* BRIEF:
Using the records below, give again exactly the lines from the line that contains "<sup>8</sup> Department of" through the line that contains "Professor Dr D", both ends included, and only those.

* MATERIAL SUPPLIED:
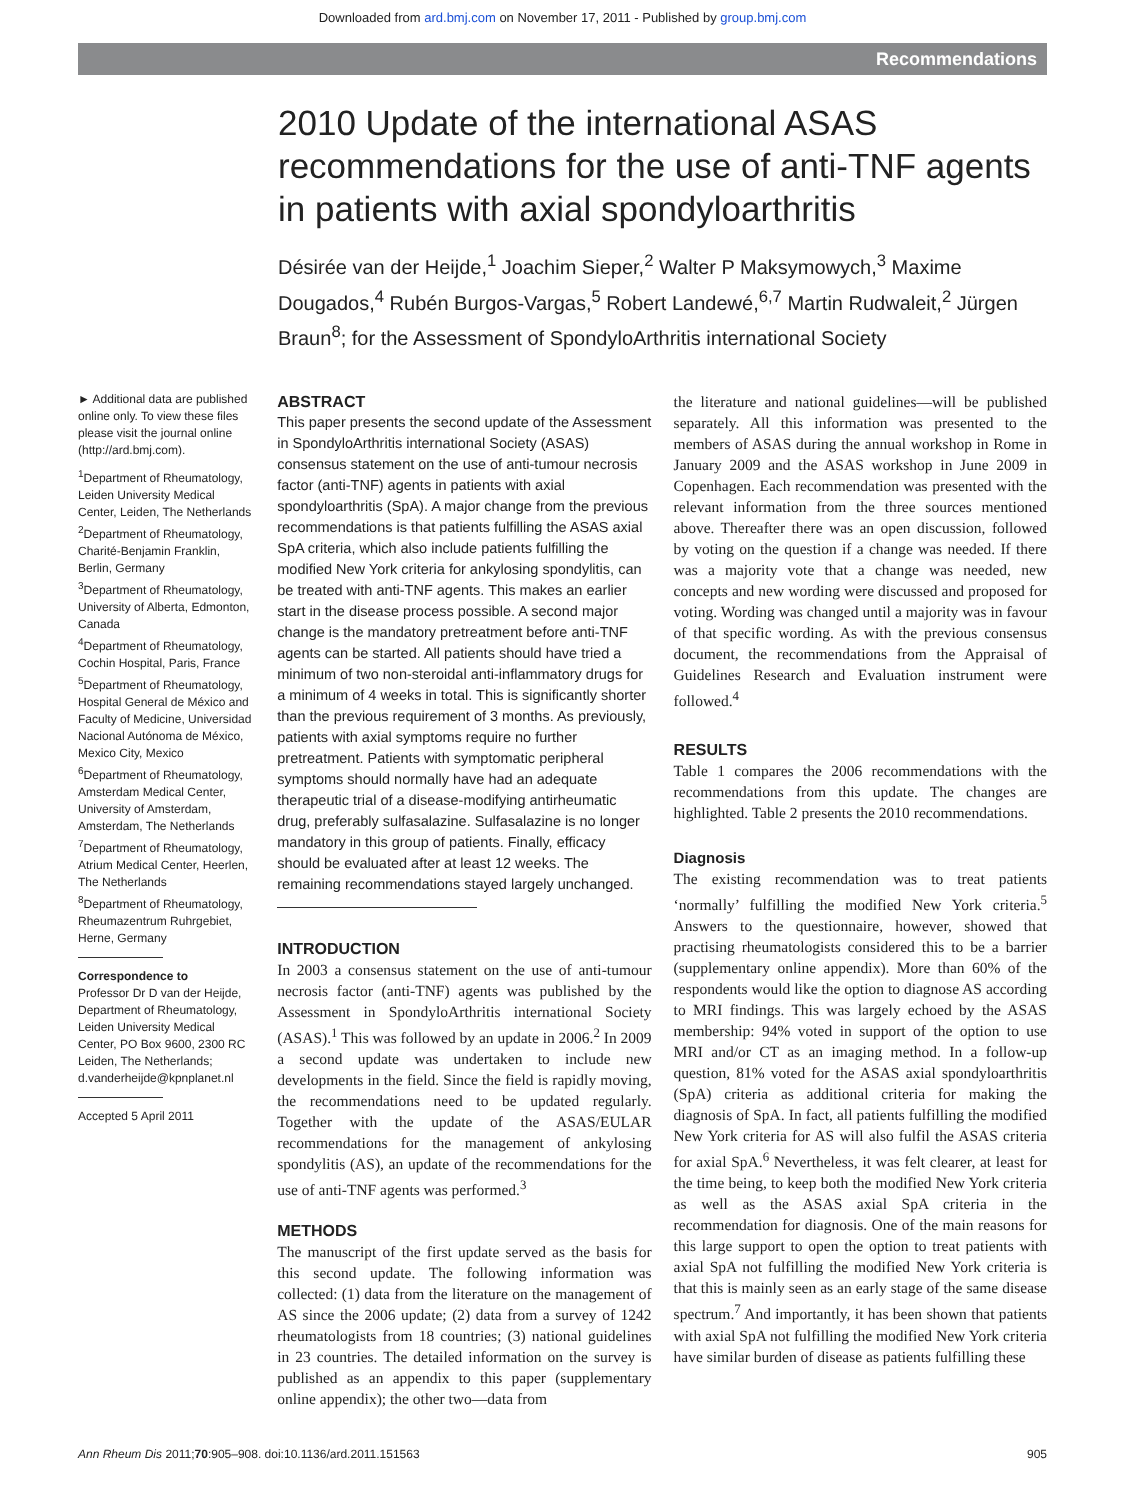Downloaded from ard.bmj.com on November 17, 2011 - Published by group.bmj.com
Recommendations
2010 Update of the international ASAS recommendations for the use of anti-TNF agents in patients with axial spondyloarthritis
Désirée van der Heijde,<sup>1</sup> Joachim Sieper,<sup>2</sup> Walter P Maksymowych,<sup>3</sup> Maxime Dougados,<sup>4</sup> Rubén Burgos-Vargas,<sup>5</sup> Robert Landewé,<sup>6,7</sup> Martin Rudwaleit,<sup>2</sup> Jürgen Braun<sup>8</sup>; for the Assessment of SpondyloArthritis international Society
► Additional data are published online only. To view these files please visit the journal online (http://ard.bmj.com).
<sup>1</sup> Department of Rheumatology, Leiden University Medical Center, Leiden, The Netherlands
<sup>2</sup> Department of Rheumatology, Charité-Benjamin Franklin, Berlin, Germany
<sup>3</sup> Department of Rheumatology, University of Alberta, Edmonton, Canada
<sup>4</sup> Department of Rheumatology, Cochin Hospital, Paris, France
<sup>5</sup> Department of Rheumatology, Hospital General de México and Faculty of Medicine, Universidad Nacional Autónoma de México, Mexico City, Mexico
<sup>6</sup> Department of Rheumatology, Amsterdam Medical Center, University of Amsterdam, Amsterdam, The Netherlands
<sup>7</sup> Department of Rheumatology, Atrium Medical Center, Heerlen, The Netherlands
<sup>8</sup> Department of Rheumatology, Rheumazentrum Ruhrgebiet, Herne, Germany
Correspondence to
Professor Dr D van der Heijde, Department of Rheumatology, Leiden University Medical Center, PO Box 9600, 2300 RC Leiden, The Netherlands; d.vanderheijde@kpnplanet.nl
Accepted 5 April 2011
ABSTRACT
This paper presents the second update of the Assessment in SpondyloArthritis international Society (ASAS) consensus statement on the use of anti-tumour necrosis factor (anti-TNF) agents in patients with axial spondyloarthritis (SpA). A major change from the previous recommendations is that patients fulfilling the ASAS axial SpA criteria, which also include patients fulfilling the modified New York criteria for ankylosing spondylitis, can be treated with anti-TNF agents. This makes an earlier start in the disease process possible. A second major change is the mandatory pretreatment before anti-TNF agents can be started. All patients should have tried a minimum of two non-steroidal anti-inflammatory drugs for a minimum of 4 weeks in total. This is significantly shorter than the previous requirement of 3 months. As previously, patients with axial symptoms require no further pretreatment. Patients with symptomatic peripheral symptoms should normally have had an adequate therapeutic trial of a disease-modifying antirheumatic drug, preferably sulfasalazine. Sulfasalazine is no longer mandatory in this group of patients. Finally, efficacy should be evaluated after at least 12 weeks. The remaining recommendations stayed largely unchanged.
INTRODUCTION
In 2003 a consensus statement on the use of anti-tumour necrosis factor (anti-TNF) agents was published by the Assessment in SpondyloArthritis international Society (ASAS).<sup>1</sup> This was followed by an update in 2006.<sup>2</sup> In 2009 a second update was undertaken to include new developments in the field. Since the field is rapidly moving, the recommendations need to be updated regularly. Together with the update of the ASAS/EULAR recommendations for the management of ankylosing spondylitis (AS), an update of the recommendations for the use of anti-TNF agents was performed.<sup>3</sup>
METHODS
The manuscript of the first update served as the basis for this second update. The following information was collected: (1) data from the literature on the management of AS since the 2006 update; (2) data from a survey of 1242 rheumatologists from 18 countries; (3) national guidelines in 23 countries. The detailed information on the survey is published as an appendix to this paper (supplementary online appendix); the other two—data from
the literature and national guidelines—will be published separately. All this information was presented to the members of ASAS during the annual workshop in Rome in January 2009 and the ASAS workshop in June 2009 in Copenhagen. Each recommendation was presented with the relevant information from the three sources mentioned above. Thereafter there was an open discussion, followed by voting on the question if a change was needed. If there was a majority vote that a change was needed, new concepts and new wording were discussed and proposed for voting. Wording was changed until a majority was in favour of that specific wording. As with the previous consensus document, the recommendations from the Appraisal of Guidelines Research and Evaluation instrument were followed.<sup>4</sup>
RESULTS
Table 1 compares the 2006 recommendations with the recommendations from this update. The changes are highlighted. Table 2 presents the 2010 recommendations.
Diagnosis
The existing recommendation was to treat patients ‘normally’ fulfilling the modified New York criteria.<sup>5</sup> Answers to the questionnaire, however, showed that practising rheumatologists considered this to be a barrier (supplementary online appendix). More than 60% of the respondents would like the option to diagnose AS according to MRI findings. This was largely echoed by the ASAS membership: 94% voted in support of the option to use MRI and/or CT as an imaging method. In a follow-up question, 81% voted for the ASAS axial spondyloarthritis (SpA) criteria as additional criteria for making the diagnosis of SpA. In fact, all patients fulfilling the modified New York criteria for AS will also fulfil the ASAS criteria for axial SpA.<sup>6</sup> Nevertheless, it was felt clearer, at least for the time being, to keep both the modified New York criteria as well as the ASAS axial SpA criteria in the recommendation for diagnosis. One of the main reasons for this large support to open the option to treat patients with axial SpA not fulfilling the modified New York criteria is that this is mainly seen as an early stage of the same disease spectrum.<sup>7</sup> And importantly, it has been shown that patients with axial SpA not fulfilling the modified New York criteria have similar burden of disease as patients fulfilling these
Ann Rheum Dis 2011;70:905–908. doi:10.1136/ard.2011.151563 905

* ANSWER SECTION:
<sup>8</sup> Department of Rheumatology, Rheumazentrum Ruhrgebiet, Herne, Germany
Correspondence to
Professor Dr D van der Heijde, Department of Rheumatology, Leiden University Medical Center, PO Box 9600, 2300 RC Leiden, The Netherlands; d.vanderheijde@kpnplanet.nl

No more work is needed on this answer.